Tuesday, Jan. 27, 2009 | Housing prices in the county dropped by 25.8 percent in November compared to the same month a year earlier, according to the Standard & Poor’s/Case-Shiller index.
The latest installment of the index, released Tuesday, accounted for sales as of the end of November — exactly three years from the market peak in 2005. This decade, prices skyrocketed by 150 percent in about six years. They’ve now fallen 37.9 percent from the peak, but remain 55.5 percent higher than in January 2000.
Foreclosures continued to exacerbate price declines in 2008, effecting even more foreclosures. Some market observers hoped the foreclosure trend had faded in autumn when defaults appeared to fall off.
But the drop came from a lag in the foreclosure-related filings due to a new state law requiring lenders to attempt more communication with distressed borrowers. The foreclosure rate came roaring back in December, when 6,701 foreclosure-related records were filed, according to RealtyTrac. That marked a 40 percent increase from the previous month and a 49 percent increase from December 2007.
Last year, 44,931 properties in San Diego County reached some stage of the foreclosure process. That was more than double 2007’s 20,219 properties, and more than six times the 7,832 such properties in 2006, RealtyTrac reported.

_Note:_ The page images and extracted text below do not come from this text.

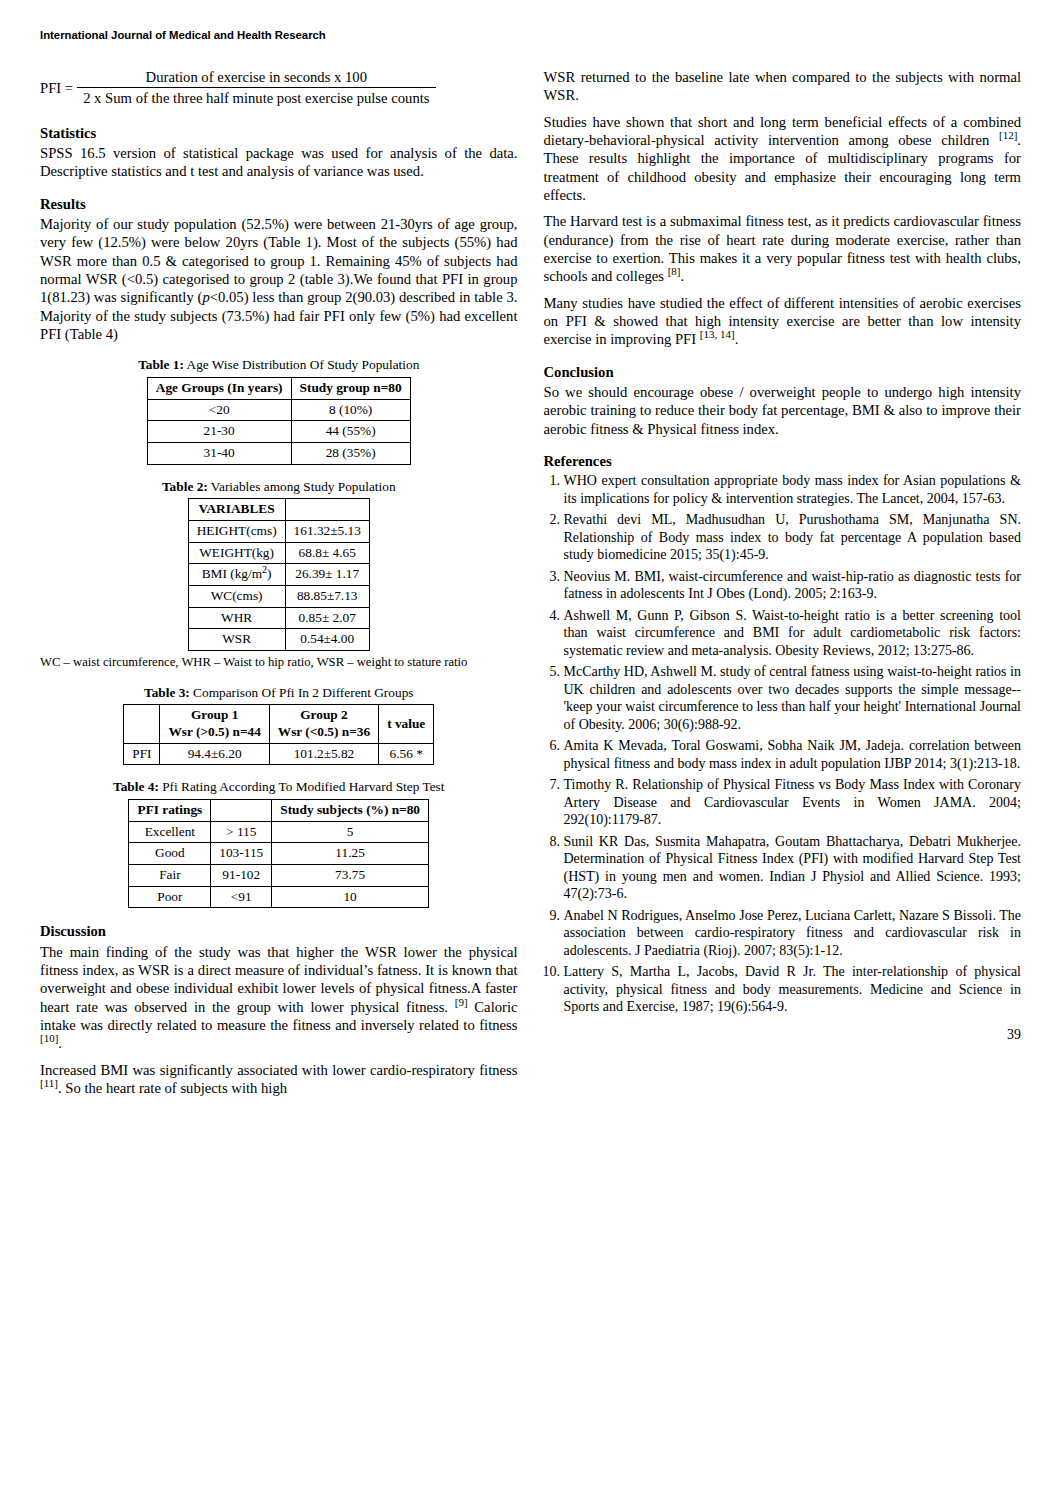International Journal of Medical and Health Research
PFI = Duration of exercise in seconds x 100 2 x Sum of the three half minute post exercise pulse counts
Statistics
SPSS 16.5 version of statistical package was used for analysis of the data. Descriptive statistics and t test and analysis of variance was used.
Results
Majority of our study population (52.5%) were between 21-30yrs of age group, very few (12.5%) were below 20yrs (Table 1). Most of the subjects (55%) had WSR more than 0.5 & categorised to group 1. Remaining 45% of subjects had normal WSR (<0.5) categorised to group 2 (table 3).We found that PFI in group 1(81.23) was significantly (p<0.05) less than group 2(90.03) described in table 3. Majority of the study subjects (73.5%) had fair PFI only few (5%) had excellent PFI (Table 4)
Table 1: Age Wise Distribution Of Study Population
| Age Groups (In years) | Study group n=80 |
| --- | --- |
| <20 | 8 (10%) |
| 21-30 | 44 (55%) |
| 31-40 | 28 (35%) |
Table 2: Variables among Study Population
| VARIABLES | |
| --- | --- |
| HEIGHT(cms) | 161.32±5.13 |
| WEIGHT(kg) | 68.8± 4.65 |
| BMI (kg/m 2 ) | 26.39± 1.17 |
| WC(cms) | 88.85±7.13 |
| WHR | 0.85± 2.07 |
| WSR | 0.54±4.00 |
WC – waist circumference, WHR – Waist to hip ratio, WSR – weight to stature ratio
Table 3: Comparison Of Pfi In 2 Different Groups
| | Group 1 Wsr (>0.5) n=44 | Group 2 Wsr (<0.5) n=36 | t value |
| --- | --- | --- | --- |
| PFI | 94.4±6.20 | 101.2±5.82 | 6.56 * |
Table 4: Pfi Rating According To Modified Harvard Step Test
| PFI ratings | | Study subjects (%) n=80 |
| --- | --- | --- |
| Excellent | > 115 | 5 |
| Good | 103-115 | 11.25 |
| Fair | 91-102 | 73.75 |
| Poor | <91 | 10 |
Discussion
The main finding of the study was that higher the WSR lower the physical fitness index, as WSR is a direct measure of individual’s fatness. It is known that overweight and obese individual exhibit lower levels of physical fitness.A faster heart rate was observed in the group with lower physical fitness. [9] Caloric intake was directly related to measure the fitness and inversely related to fitness [10].
Increased BMI was significantly associated with lower cardio-respiratory fitness [11]. So the heart rate of subjects with high
WSR returned to the baseline late when compared to the subjects with normal WSR.
Studies have shown that short and long term beneficial effects of a combined dietary-behavioral-physical activity intervention among obese children [12]. These results highlight the importance of multidisciplinary programs for treatment of childhood obesity and emphasize their encouraging long term effects.
The Harvard test is a submaximal fitness test, as it predicts cardiovascular fitness (endurance) from the rise of heart rate during moderate exercise, rather than exercise to exertion. This makes it a very popular fitness test with health clubs, schools and colleges [8].
Many studies have studied the effect of different intensities of aerobic exercises on PFI & showed that high intensity exercise are better than low intensity exercise in improving PFI [13, 14].
Conclusion
So we should encourage obese / overweight people to undergo high intensity aerobic training to reduce their body fat percentage, BMI & also to improve their aerobic fitness & Physical fitness index.
References
WHO expert consultation appropriate body mass index for Asian populations & its implications for policy & intervention strategies. The Lancet, 2004, 157-63.
Revathi devi ML, Madhusudhan U, Purushothama SM, Manjunatha SN. Relationship of Body mass index to body fat percentage A population based study biomedicine 2015; 35(1):45-9.
Neovius M. BMI, waist-circumference and waist-hip-ratio as diagnostic tests for fatness in adolescents Int J Obes (Lond). 2005; 2:163-9.
Ashwell M, Gunn P, Gibson S. Waist-to-height ratio is a better screening tool than waist circumference and BMI for adult cardiometabolic risk factors: systematic review and meta-analysis. Obesity Reviews, 2012; 13:275-86.
McCarthy HD, Ashwell M. study of central fatness using waist-to-height ratios in UK children and adolescents over two decades supports the simple message--'keep your waist circumference to less than half your height' International Journal of Obesity. 2006; 30(6):988-92.
Amita K Mevada, Toral Goswami, Sobha Naik JM, Jadeja. correlation between physical fitness and body mass index in adult population IJBP 2014; 3(1):213-18.
Timothy R. Relationship of Physical Fitness vs Body Mass Index with Coronary Artery Disease and Cardiovascular Events in Women JAMA. 2004; 292(10):1179-87.
Sunil KR Das, Susmita Mahapatra, Goutam Bhattacharya, Debatri Mukherjee. Determination of Physical Fitness Index (PFI) with modified Harvard Step Test (HST) in young men and women. Indian J Physiol and Allied Science. 1993; 47(2):73-6.
Anabel N Rodrigues, Anselmo Jose Perez, Luciana Carlett, Nazare S Bissoli. The association between cardio-respiratory fitness and cardiovascular risk in adolescents. J Paediatria (Rioj). 2007; 83(5):1-12.
Lattery S, Martha L, Jacobs, David R Jr. The inter-relationship of physical activity, physical fitness and body measurements. Medicine and Science in Sports and Exercise, 1987; 19(6):564-9.
39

This installment of the Case-Shiller index signaled new weakness for higher priced homes. The highest priced tier, homes priced above about $450,000, sustained the biggest drop of any tier between October and November, according to a version of the index adjusted for typical seasonal trends. The high tier’s monthly drop of 3 percent beat the middle tier’s 0.43 percent and the lowest tier’s 1 percent drops in the same period. It was the first month the high tier carried that distinction; the deepest monthly declines have most often registered in the lowest tier since the downturn began.
Hopes that high-priced homes would avoid the fallout of this housing crash were ill-placed, said Chris Thornberg, principal with Beacon Economics. Prices swung up by the most and have since fallen by the most in the lowest priced tier. But the top of the market had trouble brewing, too, he said. Not to mention the worsening recession.

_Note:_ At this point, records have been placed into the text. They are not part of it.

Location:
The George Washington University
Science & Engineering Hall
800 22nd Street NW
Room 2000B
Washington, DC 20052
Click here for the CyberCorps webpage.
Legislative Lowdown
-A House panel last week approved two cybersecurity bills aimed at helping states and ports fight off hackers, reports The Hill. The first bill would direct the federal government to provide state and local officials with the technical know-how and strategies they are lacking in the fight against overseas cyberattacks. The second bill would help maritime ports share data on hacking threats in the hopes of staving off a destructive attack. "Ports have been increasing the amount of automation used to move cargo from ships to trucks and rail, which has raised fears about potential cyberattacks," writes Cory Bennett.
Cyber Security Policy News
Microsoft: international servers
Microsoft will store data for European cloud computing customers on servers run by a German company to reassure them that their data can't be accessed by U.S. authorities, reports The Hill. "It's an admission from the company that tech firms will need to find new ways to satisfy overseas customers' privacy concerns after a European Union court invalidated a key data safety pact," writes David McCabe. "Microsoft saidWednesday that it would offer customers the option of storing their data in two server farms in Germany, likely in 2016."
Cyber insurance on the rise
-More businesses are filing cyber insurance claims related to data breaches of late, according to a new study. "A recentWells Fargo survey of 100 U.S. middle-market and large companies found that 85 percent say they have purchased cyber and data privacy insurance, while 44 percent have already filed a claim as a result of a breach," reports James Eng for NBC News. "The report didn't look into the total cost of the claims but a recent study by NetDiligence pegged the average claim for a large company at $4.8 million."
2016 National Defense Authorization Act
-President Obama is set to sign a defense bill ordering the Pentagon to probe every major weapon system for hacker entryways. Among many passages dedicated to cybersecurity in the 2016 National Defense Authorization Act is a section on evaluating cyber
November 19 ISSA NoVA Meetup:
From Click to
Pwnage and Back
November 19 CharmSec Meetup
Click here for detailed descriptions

“That was a given. That was only a function of when, not if,” Thornberg said. “There was a certain degree of spin. … First it was ‘no bubble,’ ‘soft landing,’ ‘not in this neighborhood,’ ‘not with this view.’”
Still, the lowest priced tier, priced lower than $306,515, saw the largest drops for any of the tiers. That tier sustained a year-over-year decline of 30.5 percent and a drop from its June 2006 peak of 46.7 percent.
The middle tier, priced between $306,515 and $453,097, registered a year-over-year decline of 22.2 percent and a 36.5 percent drop from the tier’s peak in November 2005. (Those data come from the regular version of the index.)
The wild swing in prices for the lowest tier is evidence of the risky mortgages used to finance those homes. Prices in the low tier appreciated a staggering 196.81 percent between January 2000 and June 2006. They’ve fallen 46.7 percent since.
David Blitzer, chairman of the Case-Shiller index committee, said the differences in tiers is not nearly as pronounced outside of the Sun Belt — Arizona, California, Florida and Nevada.
“I think what the tiers thing is really telling us is where all the exotic mortgages were hiding out — both geographically and from the price of the house,” he said.
As prices have fallen, sales have increased. The last six months of 2008 saw sales totals that were higher than the same months in 2007, according to MDA DataQuick. Those sales were about half foreclosures, but the increase in activity heartened some analysts.
“Of course what you’re seeing out there is an increase in sales — to some extent, in some neighborhoods, you are seeing that prices are getting down to reasonable levels,” Thornberg said.
La Jolla real estate agent Ed Mracek said the real estate community in that neighborhood is watching some pricey homes that are highly leveraged, wondering if their owners will have to sell at a loss if they can’t make the payments.
Among buyers seeking million-dollar properties, those with cash are demanding discounts. Such buyers know sellers are hoping to avoid the headaches associated with anyone using jumbo financing — loans higher than $625,500.
“We’re seeing people come in all cash, wanting 20, 30 percent discounts,” he said.
Some such sellers are taking their house and going home. Some have decided real estate is a better place to have big money invested than in the stock market, Mracek said. He had two clients with oceanfront property in La Jolla pull their homes off the market, waiting for better days.
Thornberg forecasted a bottom for prices within the next year, and projected a peak-to-trough decline at between 55 and 60 percent for California. It’s already fallen about 45 percent statewide, he said. Relative to today’s pricing, that would mean another 25 or 30 percent drop, he said.
“It’s just a waiting game,” he said. “Of course, being on the bottom is a lot different than getting off the bottom, but we do seem to be coming.”